Anonymous wrote:Why are most of you even in this forum? Totally trolls .
Anonymous wrote:Anonymous wrote:Dogs totally control the household of everyone I know who owns them. It’s chaos.
And it’s ridiculous.
You seem to be missing the point that there is something that must make them so happy that they will put up with the chaos. Your lack of understanding is your own personal shortcoming.
Anonymous wrote:I like dogs but have no desire to have my own. It's ok to not want to be a dog owner.
Anonymous wrote:Dogs totally control the household of everyone I know who owns them. It’s chaos.
And it’s ridiculous.
Anonymous wrote:Anonymous wrote:Anonymous wrote:Anonymous wrote:Anonymous wrote:It's not that much work, especially if you have a fenced in yard. And especially if you have little dogs that don't really need walks. And you can get non shedders too.
But I do have a fenced in yard! (OP here.)
Even the non shedders will get dirt on them outside and track it in inside and then get it on your upholstery and rugs and floors and bed.
Like, what’s the point of washing your throw blankets and sheets if a dirty dog is going to get on them? And don’t tell me you get your dog washed or groomed several times a week. I know no one who does that.
Also, anuses. There, I said it.
They definitely track dirty into the house and are not no work. I just don't think they're a ton of work.
I personally have no carpet and washable throw rugs. We have robot vacuums with mops that run daily.
And no, I don't bathe my dogs constantly, and they're in my wooded yard in the leaves and sticks. It doesn't really bother me, but I wouldn't hold it against anyone that they don't want that in their house.
But every time people call my dogs gross, I just think about my sweet upper east side nephew who literally licks the subway windows and poles, plays on the sidewalks, pushes elevator buttons and then sticks his fingers in his mouth, and urinated behind a bolted to the wall dresser.
I'm also devastated to inform you that humans also have anuses.
I'm mostly joking here.
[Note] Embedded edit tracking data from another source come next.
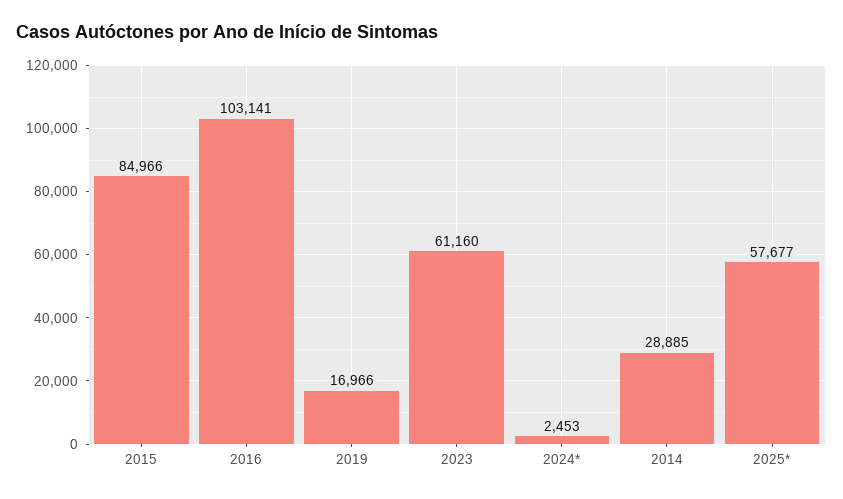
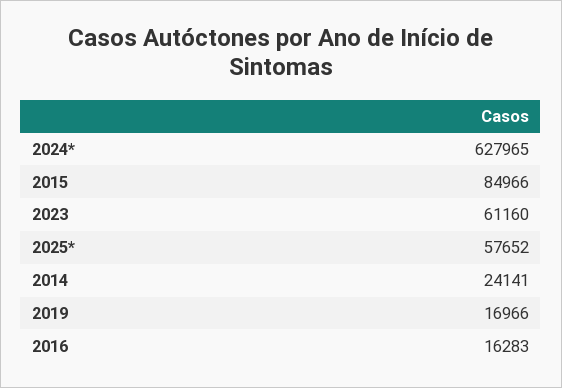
  {
    "2015": 84966,
-   "2016": 103141,
+   "2016": 16283,
    "2019": 16966,
    "2023": 61160,
-   "2024*": 2453,
+   "2024*": 627965,
-   "2014": 28885,
+   "2014": 24141,
-   "2025*": 57677
+   "2025*": 57652
  }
If you don't like dogs, it doesn't bother me. You shouldn't get them. But I laugh at my pet-hating sister who has an absolutely filthy and adorable NYC toddler.
OP here. Thank you for your humorous and gracious post. Super helpful perspective. Appreciate everyone being so open and kind.
And yeah, humans have anuses but they are usually covered (I hope), not rubbing/grazing on upholstery, and humans wash their bodies throughly (again, I hope) and quite often.
Thank you kind posters. And to the cat person—no way. Cats are 🤮 to me. Many people have allergies + cat litter smell is gross. And don’t tell me your cat is “just like a dog!!!” Because the. you should see my OP 🙃.
OK, so you don't like dogs OR cats. You sound uptight and miserable.
Anonymous wrote:Anonymous wrote:Anonymous wrote:Anonymous wrote:It's not that much work, especially if you have a fenced in yard. And especially if you have little dogs that don't really need walks. And you can get non shedders too.
But I do have a fenced in yard! (OP here.)
Even the non shedders will get dirt on them outside and track it in inside and then get it on your upholstery and rugs and floors and bed.
Like, what’s the point of washing your throw blankets and sheets if a dirty dog is going to get on them? And don’t tell me you get your dog washed or groomed several times a week. I know no one who does that.
Also, anuses. There, I said it.
They definitely track dirty into the house and are not no work. I just don't think they're a ton of work.
I personally have no carpet and washable throw rugs. We have robot vacuums with mops that run daily.
And no, I don't bathe my dogs constantly, and they're in my wooded yard in the leaves and sticks. It doesn't really bother me, but I wouldn't hold it against anyone that they don't want that in their house.
But every time people call my dogs gross, I just think about my sweet upper east side nephew who literally licks the subway windows and poles, plays on the sidewalks, pushes elevator buttons and then sticks his fingers in his mouth, and urinated behind a bolted to the wall dresser.
I'm also devastated to inform you that humans also have anuses.
I'm mostly joking here. If you don't like dogs, it doesn't bother me. You shouldn't get them. But I laugh at my pet-hating sister who has an absolutely filthy and adorable NYC toddler.
OP here. Thank you for your humorous and gracious post. Super helpful perspective. Appreciate everyone being so open and kind.
And yeah, humans have anuses but they are usually covered (I hope), not rubbing/grazing on upholstery, and humans wash their bodies throughly (again, I hope) and quite often.
Thank you kind posters. And to the cat person—no way. Cats are 🤮 to me. Many people have allergies + cat litter smell is gross. And don’t tell me your cat is “just like a dog!!!” Because the. you should see my OP 🙃.
Anonymous wrote:Dogs are like kids in that you shouldn’t get a dog unless you really, really want one. It’s not you, which is great!